DIRECTIONS
Your answer should be an exact copy of all the entries, free of pictures.

::: LISTED RECORDS :::

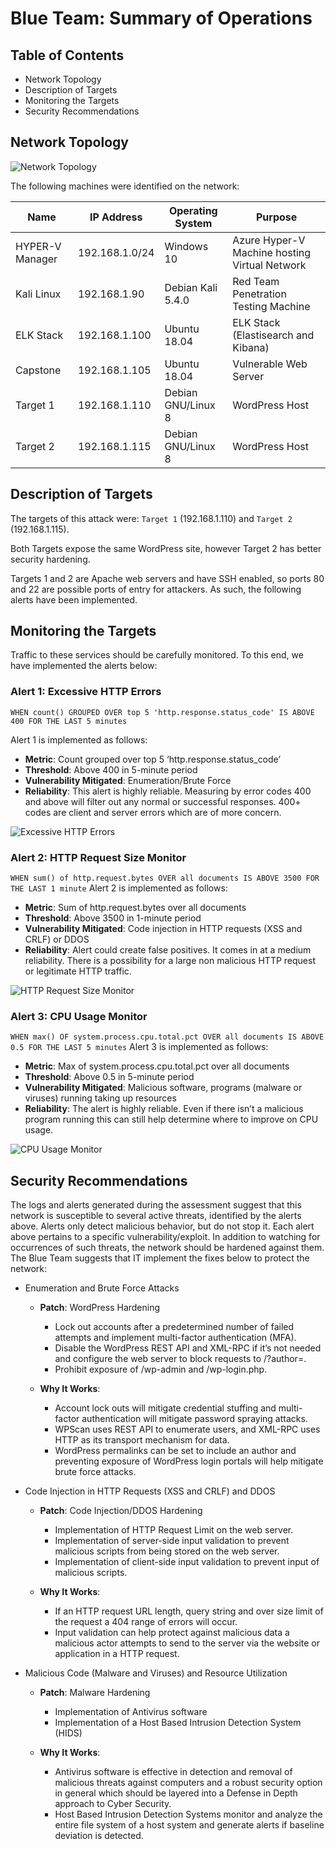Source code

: # Blue Team: Summary of Operations

## Table of Contents
- Network Topology
- Description of Targets
- Monitoring the Targets
- Security Recommendations

## Network Topology

![Network Topology](Images/Red_vs_Blue_Team_Network_Diagram.png)

The following machines were identified on the network:

| Name            	| IP Address     	| Operating System   	| Purpose                                       	|
|-----------------	|----------------	|--------------------	|-----------------------------------------------	|
| HYPER-V Manager 	| 192.168.1.0/24 	| Windows 10         	| Azure Hyper-V Machine hosting Virtual Network 	|
| Kali Linux      	| 192.168.1.90   	| Debian Kali 5.4.0  	| Red Team Penetration Testing Machine          	|
| ELK Stack       	| 192.168.1.100  	| Ubuntu 18.04       	| ELK Stack (Elastisearch and Kibana)           	|
| Capstone        	| 192.168.1.105  	| Ubuntu 18.04       	| Vulnerable Web Server                         	|
| Target 1        	| 192.168.1.110  	| Debian GNU/Linux 8 	| WordPress Host                                	|
| Target 2        	| 192.168.1.115  	| Debian GNU/Linux 8 	| WordPress Host                                	|

## Description of Targets

The targets of this attack were: `Target 1` (192.168.1.110) and `Target 2` (192.168.1.115).

Both Targets expose the same WordPress site, however Target 2 has better security hardening.

Targets 1 and 2 are Apache web servers and have SSH enabled, so ports 80 and 22 are possible ports of entry for attackers. As such, the following alerts have been implemented.

## Monitoring the Targets

Traffic to these services should be carefully monitored. To this end, we have implemented the alerts below:

### **Alert 1: Excessive HTTP Errors**
`WHEN count() GROUPED OVER top 5 'http.response.status_code' IS ABOVE 400 FOR THE LAST 5 minutes`

Alert 1 is implemented as follows:
  - **Metric**: Count grouped over top 5 ‘http.response.status_code’
  - **Threshold**: Above 400 in 5-minute period
  - **Vulnerability Mitigated**: Enumeration/Brute Force
  - **Reliability**: This alert is highly reliable. Measuring by error codes 400 and above will filter out any normal or successful responses. 400+ codes are client and server errors which are of more concern.

![Excessive HTTP Errors](Images/HTTP_error_alert.png)

### **Alert 2: HTTP Request Size Monitor**
`WHEN sum() of http.request.bytes OVER all documents IS ABOVE 3500 FOR THE LAST 1 minute`
Alert 2 is implemented as follows:
  - **Metric**: Sum of http.request.bytes over all documents
  - **Threshold**: Above 3500 in 1-minute period
  - **Vulnerability Mitigated**: Code injection in HTTP requests (XSS and CRLF) or DDOS
  - **Reliability**: Alert could create false positives. It comes in at a medium reliability. There is a possibility for a large non malicious HTTP request or legitimate HTTP traffic.

![HTTP Request Size Monitor](Images/HTTP_requests_alert.png)

### **Alert 3: CPU Usage Monitor**
`WHEN max() OF system.process.cpu.total.pct OVER all documents IS ABOVE 0.5 FOR THE LAST 5 minutes`
Alert 3 is implemented as follows:
  - **Metric**: Max of system.process.cpu.total.pct over all documents
  - **Threshold**: Above 0.5 in 5-minute period
  - **Vulnerability Mitigated**: Malicious software, programs (malware or viruses) running taking up resources
  - **Reliability**: The alert is highly reliable. Even if there isn’t a malicious program running this can still help determine where to improve on CPU usage.

![CPU Usage Monitor](Images/CPU_alert.png)

## Security Recommendations

The logs and alerts generated during the assessment suggest that this network is susceptible to several active threats, identified by the alerts above. Alerts only detect malicious behavior, but do not stop it. Each alert above pertains to a specific vulnerability/exploit. In addition to watching for occurrences of such threats, the network should be hardened against them. The Blue Team suggests that IT implement the fixes below to protect the network:

- Enumeration and Brute Force Attacks
  - **Patch**: WordPress Hardening
    - Lock out accounts after a predetermined number of failed attempts and implement multi-factor authentication (MFA).
    - Disable the WordPress REST API and XML-RPC if it’s not needed and configure the web server to block requests to /?author=<number>.
    - Prohibit exposure of /wp-admin and /wp-login.php.

  - **Why It Works**:
    - Account lock outs will mitigate credential stuffing and multi-factor authentication will mitigate password spraying attacks.
    - WPScan uses REST API to enumerate users, and XML-RPC uses HTTP as its transport mechanism for data.
    - WordPress permalinks can be set to include an author and preventing exposure of WordPress login portals will help mitigate brute force attacks.

- Code Injection in HTTP Requests (XSS and CRLF) and DDOS
  - **Patch**: Code Injection/DDOS Hardening
    - Implementation of HTTP Request Limit on the web server.
    - Implementation of server-side input validation to prevent malicious scripts from being stored on the web server.
    - Implementation of client-side input validation to prevent input of malicious scripts.

  - **Why It Works**:
    - If an HTTP request URL length, query string and over size limit of the request a 404 range of errors will occur.
    - Input validation can help protect against malicious data a malicious actor attempts to send to the server via the website or application in a HTTP request.

- Malicious Code (Malware and Viruses) and Resource Utilization
  - **Patch**: Malware Hardening
    - Implementation of Antivirus software
    - Implementation of a Host Based Intrusion Detection System (HIDS)

  - **Why It Works**:
    - Antivirus software is effective in detection and removal of malicious threats against computers and a robust security option in general which should be layered into a Defense in Depth approach to Cyber Security.
    - Host Based Intrusion Detection Systems monitor and analyze the entire file system of a host system and generate alerts if baseline deviation is detected.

:::

OUTPUT BELOW
Source code

: # Blue Team: Summary of Operations

## Table of Contents
- Network Topology
- Description of Targets
- Monitoring the Targets
- Security Recommendations

## Network Topology

![Network Topology](Images/Red_vs_Blue_Team_Network_Diagram.png)

The following machines were identified on the network:

| Name            	| IP Address     	| Operating System   	| Purpose                                       	|
|-----------------	|----------------	|--------------------	|-----------------------------------------------	|
| HYPER-V Manager 	| 192.168.1.0/24 	| Windows 10         	| Azure Hyper-V Machine hosting Virtual Network 	|
| Kali Linux      	| 192.168.1.90   	| Debian Kali 5.4.0  	| Red Team Penetration Testing Machine          	|
| ELK Stack       	| 192.168.1.100  	| Ubuntu 18.04       	| ELK Stack (Elastisearch and Kibana)           	|
| Capstone        	| 192.168.1.105  	| Ubuntu 18.04       	| Vulnerable Web Server                         	|
| Target 1        	| 192.168.1.110  	| Debian GNU/Linux 8 	| WordPress Host                                	|
| Target 2        	| 192.168.1.115  	| Debian GNU/Linux 8 	| WordPress Host                                	|

## Description of Targets

The targets of this attack were: `Target 1` (192.168.1.110) and `Target 2` (192.168.1.115).

Both Targets expose the same WordPress site, however Target 2 has better security hardening.

Targets 1 and 2 are Apache web servers and have SSH enabled, so ports 80 and 22 are possible ports of entry for attackers. As such, the following alerts have been implemented.

## Monitoring the Targets

Traffic to these services should be carefully monitored. To this end, we have implemented the alerts below:

### **Alert 1: Excessive HTTP Errors**
`WHEN count() GROUPED OVER top 5 'http.response.status_code' IS ABOVE 400 FOR THE LAST 5 minutes`

Alert 1 is implemented as follows:
  - **Metric**: Count grouped over top 5 ‘http.response.status_code’
  - **Threshold**: Above 400 in 5-minute period
  - **Vulnerability Mitigated**: Enumeration/Brute Force
  - **Reliability**: This alert is highly reliable. Measuring by error codes 400 and above will filter out any normal or successful responses. 400+ codes are client and server errors which are of more concern.

![Excessive HTTP Errors](Images/HTTP_error_alert.png)

### **Alert 2: HTTP Request Size Monitor**
`WHEN sum() of http.request.bytes OVER all documents IS ABOVE 3500 FOR THE LAST 1 minute`
Alert 2 is implemented as follows:
  - **Metric**: Sum of http.request.bytes over all documents
  - **Threshold**: Above 3500 in 1-minute period
  - **Vulnerability Mitigated**: Code injection in HTTP requests (XSS and CRLF) or DDOS
  - **Reliability**: Alert could create false positives. It comes in at a medium reliability. There is a possibility for a large non malicious HTTP request or legitimate HTTP traffic.

![HTTP Request Size Monitor](Images/HTTP_requests_alert.png)

### **Alert 3: CPU Usage Monitor**
`WHEN max() OF system.process.cpu.total.pct OVER all documents IS ABOVE 0.5 FOR THE LAST 5 minutes`
Alert 3 is implemented as follows:
  - **Metric**: Max of system.process.cpu.total.pct over all documents
  - **Threshold**: Above 0.5 in 5-minute period
  - **Vulnerability Mitigated**: Malicious software, programs (malware or viruses) running taking up resources
  - **Reliability**: The alert is highly reliable. Even if there isn’t a malicious program running this can still help determine where to improve on CPU usage.

![CPU Usage Monitor](Images/CPU_alert.png)

## Security Recommendations

The logs and alerts generated during the assessment suggest that this network is susceptible to several active threats, identified by the alerts above. Alerts only detect malicious behavior, but do not stop it. Each alert above pertains to a specific vulnerability/exploit. In addition to watching for occurrences of such threats, the network should be hardened against them. The Blue Team suggests that IT implement the fixes below to protect the network:

- Enumeration and Brute Force Attacks
  - **Patch**: WordPress Hardening
    - Lock out accounts after a predetermined number of failed attempts and implement multi-factor authentication (MFA).
    - Disable the WordPress REST API and XML-RPC if it’s not needed and configure the web server to block requests to /?author=<number>.
    - Prohibit exposure of /wp-admin and /wp-login.php.

  - **Why It Works**:
    - Account lock outs will mitigate credential stuffing and multi-factor authentication will mitigate password spraying attacks.
    - WPScan uses REST API to enumerate users, and XML-RPC uses HTTP as its transport mechanism for data.
    - WordPress permalinks can be set to include an author and preventing exposure of WordPress login portals will help mitigate brute force attacks.

- Code Injection in HTTP Requests (XSS and CRLF) and DDOS
  - **Patch**: Code Injection/DDOS Hardening
    - Implementation of HTTP Request Limit on the web server.
    - Implementation of server-side input validation to prevent malicious scripts from being stored on the web server.
    - Implementation of client-side input validation to prevent input of malicious scripts.

  - **Why It Works**:
    - If an HTTP request URL length, query string and over size limit of the request a 404 range of errors will occur.
    - Input validation can help protect against malicious data a malicious actor attempts to send to the server via the website or application in a HTTP request.

- Malicious Code (Malware and Viruses) and Resource Utilization
  - **Patch**: Malware Hardening
    - Implementation of Antivirus software
    - Implementation of a Host Based Intrusion Detection System (HIDS)

  - **Why It Works**:
    - Antivirus software is effective in detection and removal of malicious threats against computers and a robust security option in general which should be layered into a Defense in Depth approach to Cyber Security.
    - Host Based Intrusion Detection Systems monitor and analyze the entire file system of a host system and generate alerts if baseline deviation is detected.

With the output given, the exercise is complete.